Suaranusantara.com- DKI Jakarta dan sekitarnya kini tengah dikepung banjir lantaran hujan yang terus-menerus mengguyur tiada henti sepanjang hari.
Istana melalui Menteri Sekretaris Negara (Mensesneg) Prasetyo Hadi mengaku prihatin atas banjir yang melanda sejumlah wilayah di Ibu Kota Jakarta.
“Yang pertama sebelum saya menjawab tentunya kami menyampaikan rasa prihatin bahwa dalam dua hari ini, terutama hari ini curah hujan cukup tinggi sehingga menyebabkan terjadi genangan air di beberapa ruas di jalan-jalan di Ibu Kota,” kata Prasetyo di kompleks Istana Kepresidenan Jakarta, Kamis 22 Januari 2026.
Istana pun meminta maaf kepada seluruh warga DKI Jakarta yang terdampak banjir. Untuk itu, pemerintah saat ini tengah berkoordinasi dengan pihak-pihak terkait guna memperkuat operasi modifikasi cuaca atau OMC.
OMC ini bertujuan untuk mengurangi curah hujan di wilayah Jakarta dan sekitarnya atau Jabodetabek.
“Kami menyampaikan permohonan maaf kepada seluruh masyarakat yang terdampak dan kami telah berkoordinasi dengan pihak-pihak terkait, Pemerintah Provinsi DKI, kemudian dengan BNPB, kemudian juga dengan BMKG, untuk bagaimana memperkuat atau menambah operasi modifikasi cuaca yang dilaksanakan di wilayah Jabodetabek dengan harapan bisa mengurangi tingginya curah hujan yang memang ini memasuki puncak curah hujan sampai akhir bulan Januari,” ujarnya.
Dalam keterangannya, Prasetyo mengatakan banjir bukan cuma disebabkan oleh curah hujan tinggi. Melainkan faktor tata ruang hingga aliran sungai juga menjadi faktor lain penyebab banjir.
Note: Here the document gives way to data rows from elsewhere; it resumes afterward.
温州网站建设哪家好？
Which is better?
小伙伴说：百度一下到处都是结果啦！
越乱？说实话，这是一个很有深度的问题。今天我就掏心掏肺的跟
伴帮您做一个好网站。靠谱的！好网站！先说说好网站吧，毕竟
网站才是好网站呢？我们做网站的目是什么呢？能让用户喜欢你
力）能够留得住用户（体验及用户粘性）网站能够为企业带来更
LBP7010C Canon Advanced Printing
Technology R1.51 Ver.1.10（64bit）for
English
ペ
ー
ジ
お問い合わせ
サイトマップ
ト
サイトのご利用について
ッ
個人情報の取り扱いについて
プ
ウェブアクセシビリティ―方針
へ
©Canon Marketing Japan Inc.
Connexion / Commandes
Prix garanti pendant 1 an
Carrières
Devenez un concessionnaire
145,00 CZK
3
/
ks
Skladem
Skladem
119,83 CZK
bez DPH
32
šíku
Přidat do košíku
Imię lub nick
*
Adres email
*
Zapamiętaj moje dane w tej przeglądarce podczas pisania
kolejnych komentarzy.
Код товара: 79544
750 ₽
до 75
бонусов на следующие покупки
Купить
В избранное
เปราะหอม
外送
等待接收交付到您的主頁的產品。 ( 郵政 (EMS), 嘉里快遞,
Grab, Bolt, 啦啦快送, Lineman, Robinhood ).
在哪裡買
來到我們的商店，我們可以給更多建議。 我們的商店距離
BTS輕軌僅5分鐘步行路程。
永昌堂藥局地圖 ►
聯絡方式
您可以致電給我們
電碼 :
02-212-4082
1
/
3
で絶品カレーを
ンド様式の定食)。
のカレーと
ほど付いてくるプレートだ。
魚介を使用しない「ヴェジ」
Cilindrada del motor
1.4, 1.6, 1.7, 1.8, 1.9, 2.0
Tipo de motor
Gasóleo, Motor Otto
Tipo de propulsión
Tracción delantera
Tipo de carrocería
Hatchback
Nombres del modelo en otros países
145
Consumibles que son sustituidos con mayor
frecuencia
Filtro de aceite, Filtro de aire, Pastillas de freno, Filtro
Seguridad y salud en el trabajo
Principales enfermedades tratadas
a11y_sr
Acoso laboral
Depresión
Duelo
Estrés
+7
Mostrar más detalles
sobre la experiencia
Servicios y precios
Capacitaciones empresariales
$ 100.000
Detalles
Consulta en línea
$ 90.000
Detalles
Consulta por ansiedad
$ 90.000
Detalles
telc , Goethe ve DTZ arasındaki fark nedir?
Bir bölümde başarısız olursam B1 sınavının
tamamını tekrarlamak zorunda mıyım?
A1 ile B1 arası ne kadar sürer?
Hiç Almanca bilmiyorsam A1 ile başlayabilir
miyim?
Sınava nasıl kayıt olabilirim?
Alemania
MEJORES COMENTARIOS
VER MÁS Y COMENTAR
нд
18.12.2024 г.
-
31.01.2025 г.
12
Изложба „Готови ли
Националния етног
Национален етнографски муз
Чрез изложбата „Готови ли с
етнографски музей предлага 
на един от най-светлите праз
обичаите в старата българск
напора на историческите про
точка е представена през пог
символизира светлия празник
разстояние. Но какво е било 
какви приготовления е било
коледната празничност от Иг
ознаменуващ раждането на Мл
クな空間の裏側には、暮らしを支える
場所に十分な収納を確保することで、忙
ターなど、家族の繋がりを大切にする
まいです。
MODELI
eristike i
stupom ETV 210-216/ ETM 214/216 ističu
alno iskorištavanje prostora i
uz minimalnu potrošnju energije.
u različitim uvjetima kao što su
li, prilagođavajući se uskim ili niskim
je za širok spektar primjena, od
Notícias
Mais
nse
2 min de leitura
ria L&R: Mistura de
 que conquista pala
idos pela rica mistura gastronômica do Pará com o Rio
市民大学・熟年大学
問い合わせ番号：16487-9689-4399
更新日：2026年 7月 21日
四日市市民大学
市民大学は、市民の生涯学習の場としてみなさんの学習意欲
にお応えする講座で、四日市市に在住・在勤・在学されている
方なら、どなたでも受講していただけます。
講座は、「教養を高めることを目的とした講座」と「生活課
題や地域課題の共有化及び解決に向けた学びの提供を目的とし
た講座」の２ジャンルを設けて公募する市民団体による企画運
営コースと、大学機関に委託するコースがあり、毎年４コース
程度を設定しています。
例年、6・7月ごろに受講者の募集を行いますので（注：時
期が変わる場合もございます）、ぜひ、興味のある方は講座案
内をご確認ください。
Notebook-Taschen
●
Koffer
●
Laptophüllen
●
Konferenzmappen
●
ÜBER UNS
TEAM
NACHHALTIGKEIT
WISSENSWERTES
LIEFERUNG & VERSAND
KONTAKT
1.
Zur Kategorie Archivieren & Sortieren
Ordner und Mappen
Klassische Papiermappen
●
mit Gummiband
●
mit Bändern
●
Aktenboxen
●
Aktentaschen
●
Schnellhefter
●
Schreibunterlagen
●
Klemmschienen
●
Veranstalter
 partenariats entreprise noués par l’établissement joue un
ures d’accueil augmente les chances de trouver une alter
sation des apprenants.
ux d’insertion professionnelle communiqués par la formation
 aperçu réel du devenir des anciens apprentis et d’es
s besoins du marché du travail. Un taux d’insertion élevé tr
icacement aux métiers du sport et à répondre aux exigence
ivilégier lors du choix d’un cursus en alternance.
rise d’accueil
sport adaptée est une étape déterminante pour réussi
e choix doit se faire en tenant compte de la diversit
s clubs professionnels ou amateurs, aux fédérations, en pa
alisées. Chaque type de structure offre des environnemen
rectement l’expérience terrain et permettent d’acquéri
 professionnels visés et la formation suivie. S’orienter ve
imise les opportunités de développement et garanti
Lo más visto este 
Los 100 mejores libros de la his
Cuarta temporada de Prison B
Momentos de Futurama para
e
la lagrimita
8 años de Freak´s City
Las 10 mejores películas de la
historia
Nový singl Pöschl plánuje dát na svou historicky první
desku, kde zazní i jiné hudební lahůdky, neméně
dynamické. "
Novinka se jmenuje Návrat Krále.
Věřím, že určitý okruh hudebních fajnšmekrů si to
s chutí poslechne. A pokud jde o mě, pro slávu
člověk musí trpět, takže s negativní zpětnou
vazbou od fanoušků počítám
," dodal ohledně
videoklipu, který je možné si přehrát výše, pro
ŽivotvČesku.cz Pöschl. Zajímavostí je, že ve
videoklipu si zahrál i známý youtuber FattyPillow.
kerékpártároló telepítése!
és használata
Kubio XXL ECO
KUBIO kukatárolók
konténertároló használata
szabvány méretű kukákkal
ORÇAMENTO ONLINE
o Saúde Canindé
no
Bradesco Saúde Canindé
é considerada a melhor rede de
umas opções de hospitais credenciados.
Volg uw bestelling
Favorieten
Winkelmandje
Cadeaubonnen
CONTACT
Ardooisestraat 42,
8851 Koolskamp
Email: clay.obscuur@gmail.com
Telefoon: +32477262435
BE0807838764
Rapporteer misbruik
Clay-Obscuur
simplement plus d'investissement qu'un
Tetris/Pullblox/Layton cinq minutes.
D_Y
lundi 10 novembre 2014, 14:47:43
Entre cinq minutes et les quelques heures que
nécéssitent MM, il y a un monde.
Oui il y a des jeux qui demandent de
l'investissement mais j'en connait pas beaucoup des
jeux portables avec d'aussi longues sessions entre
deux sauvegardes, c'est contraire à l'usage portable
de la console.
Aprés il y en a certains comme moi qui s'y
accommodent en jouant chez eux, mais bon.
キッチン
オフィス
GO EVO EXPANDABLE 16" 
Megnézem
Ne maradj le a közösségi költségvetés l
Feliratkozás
“Ini faktor cuaca tingginya curah hujan di bulan basah akhir Januari ini memang cukup tinggi tapi kita tentu menyadari bahwa ini tidak sekadar faktor cuaca. Ini bagaimana perubahan tata ruang juga di situ berpengaruh, bagaimana pendangkalan-pendangkalan aliran daerah-daerah aliran sungai itu juga berpengaruh,” imbuhnya.
Diketahui, hingga Kamis siang sejumlah wilayah di Jakarta digenangi banjir yakni 15 RT dan 20 ruas jalan yang terendam banjir.
“Hujan deras yang melanda wilayah DKI Jakarta dan sekitarnya pada Kamis, 22 Januari 2026, menyebabkan terjadinya beberapa genangan di wilayah DKI Jakarta,” bunyi keterangan BPBD DKI Jakarta, Kamis.
“BPBD mencatat saat ini terdapat 15 RT dan 20 ruas jalan tergenang,” lanjut BPBD DKI Jakarta.